Zeng Jinyan was one of several activists taken away during the games as part of Beijing's efforts to clear the city of dissent while it played host to the competition. It is a common move by authorities before and during sensitive periods to curb potential criticism or protests.
Zeng, who disappeared a day before the Aug. 8 start Olympics, said she and her infant daughter were held in the northeastern port city of Dalian.
"For 16 days I had no idea what happened outside," Zeng wrote in her blog but gave no details on where she was held or what had happened.
In a brief e-mail to The Associated Press, Zeng said she was back in her Beijing apartment but was still strictly monitored by plainclothes security agents, a common plight of activists in China.
They "are still staying in my yard. I am under surveillance. Phone calls are dangerous," Zeng wrote.
The spokesman's office of the Public Security Bureau had no immediate comment on Zeng's case.
Zeng is married to Hu Jia, a brash dissident who tirelessly chronicled the arrests and harassment of other activists before he was jailed earlier this year after being confined to his home for more than 200 days.
He started out fighting for the rights of HIV/AIDS patients but his scope expanded after the government gave little ground and he began to see China's problems as rooted in authorities' lack of respect for human rights.
Despite constant surveillance by security agents who watch her home and follow her around the city, the waif-like Zeng is a fierce human rights advocate who has used her blog to bring attention to her husband's case and other rights abuses.
Last year, she was named by Time magazine as one of the world's 100 most influential people.
In her blog, Zeng said Tuesday she was taken to see Hu before she was sent to Dalian.
During the visit, she said, she learned that she had not received any of the letters Hu had sent his family. "All his letters to us were confiscated" along with books on human rights she had sent him, Zeng wrote.

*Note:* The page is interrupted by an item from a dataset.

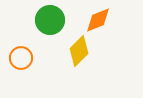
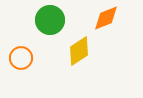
orange diamond: moved 8 px right, 2 px up
yellow diamond: rotated 12 degrees clockwise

Even worse, she said, were the seven hours a day he had been assigned to rake leaves under the sun, a difficult situation for Hu, who suffers from cirrhosis. The punishment stemmed from Hu's public criticism of the prison and how "it was an abuse of prisoners' dignity and human rights," Zeng said.
"Hu Jia not only complained, he also spread this opinion among prisoners, which made it difficult for the prison's management," she wrote. "Officials said they hoped I could persuade Hu Jia not to be a bad influence."
Although the Olympics organizing committee promised to allow protests in three areas, none of the applications for permits were ever approved by authorities and many of those who applied were also detained.